Beim Ausführen eines Upgrades für eine Datenbank, deren Kompatibilitätsgrad unterhalb des zulässigen Grads liegt (beispielsweise 90 in der Standardeinstellung in SQL Server 2005 (9.x)), wird die Datenbank automatisch auf den niedrigsten zulässigen Kompatibilitätsgrad (100) festgelegt.
Führen Sie eine Abfrage für die Spalte compatibility_level von sys.databases aus, um die aktuellen Kompatibilitätsgrad zu ermitteln.

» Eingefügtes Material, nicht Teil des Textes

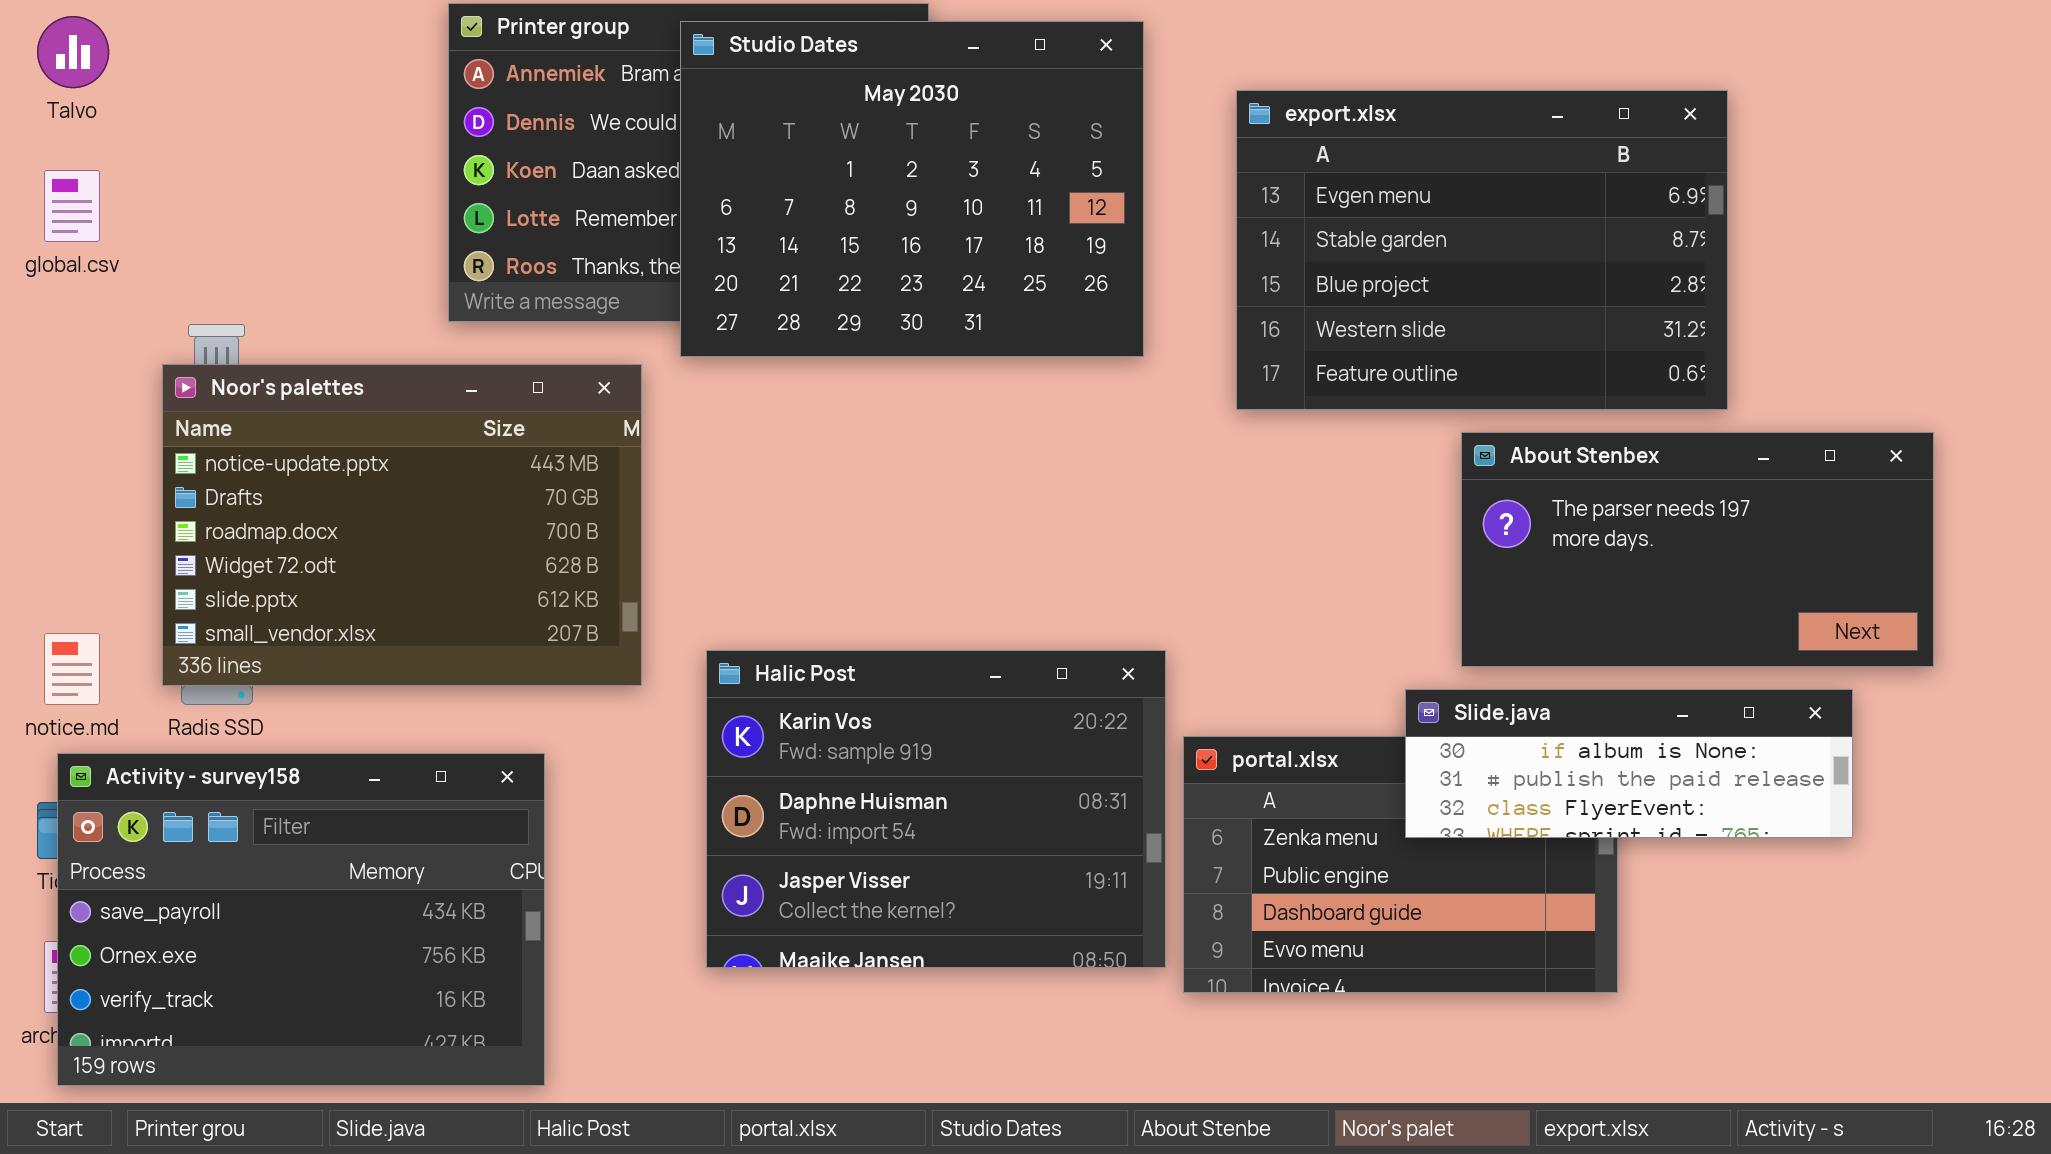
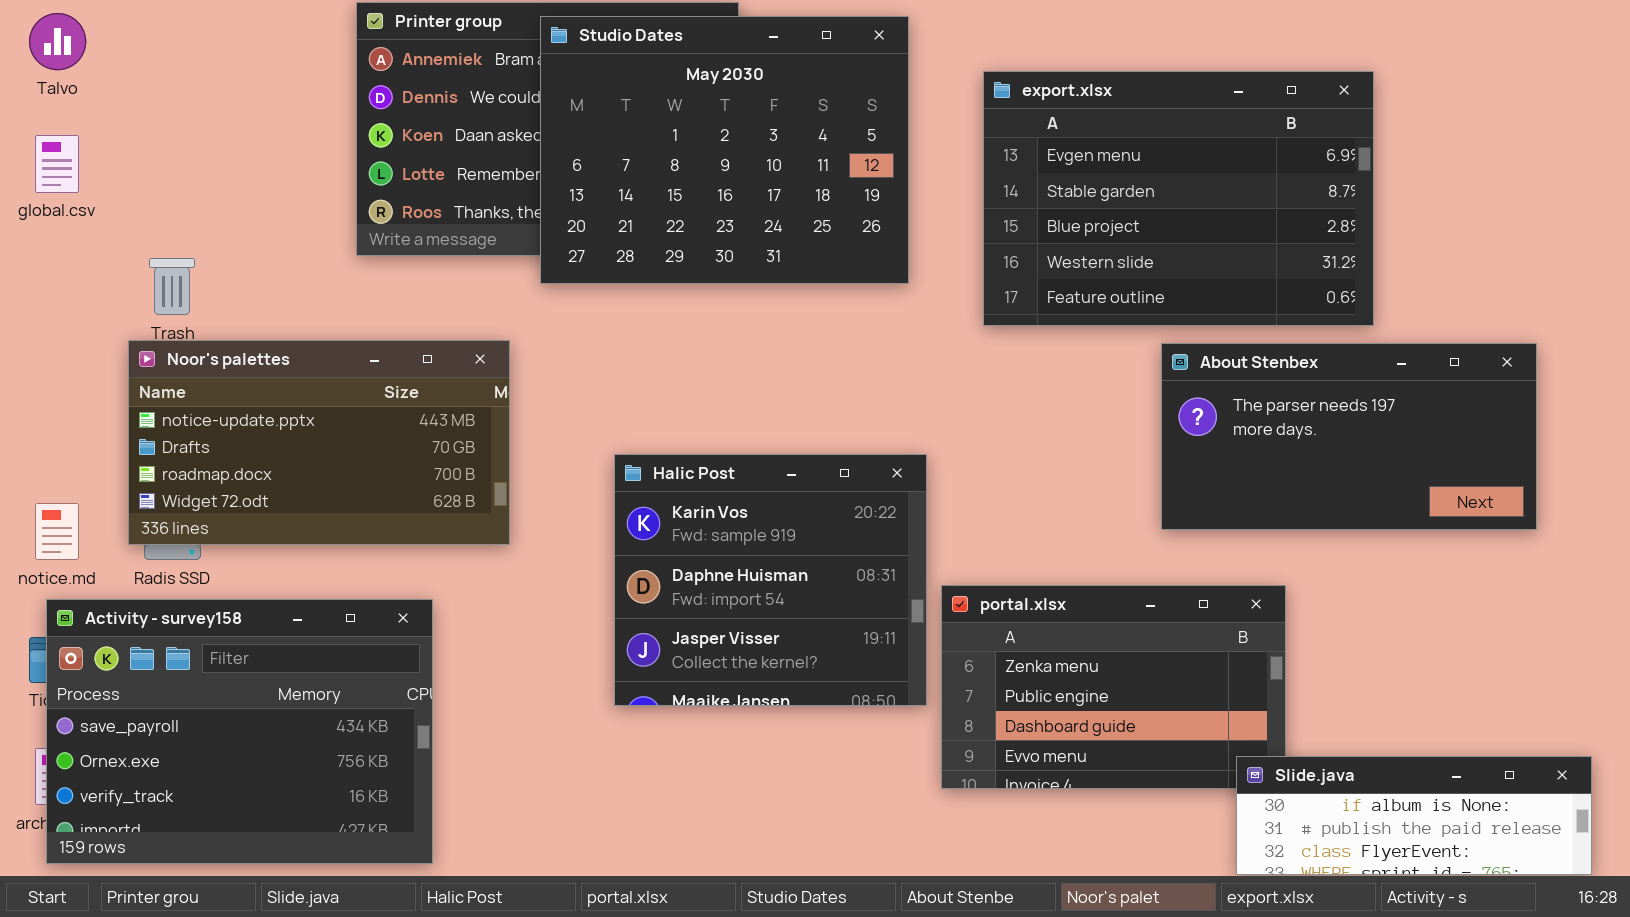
Noor's palettes: [162,364,642,686] -> [128,340,510,545], resized
Halic Post: [706,650,1166,968] -> [614,454,927,706], moved, resized
Slide.java: [1405,689,1853,838] -> [1236,756,1592,875], moved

Kompatibilitätsgrade und Upgrades der Datenbank-Engine
Wenn Sie für die Datenbank-Engine ein Upgrade auf die neueste Version durchführen, dabei aber den Datenbank-Kompatibilitätsgrad von vor dem Upgrade und dessen Unterstützbarkeitsstatus beibehalten möchten, empfiehlt es sich, eine statische Funktionsüberprüfung des Oberflächenbereichs des Anwendungscodes in der Datenbank (Programmierbarkeitsobjekte wie gespeicherte Prozeduren, Funktionen und Trigger) und in der Anwendung (mithilfe einer Arbeitsauslastungs-Ablaufverfolgung, die den von der Anwendung gesendeten dynamischen Code erfasst) durchzuführen.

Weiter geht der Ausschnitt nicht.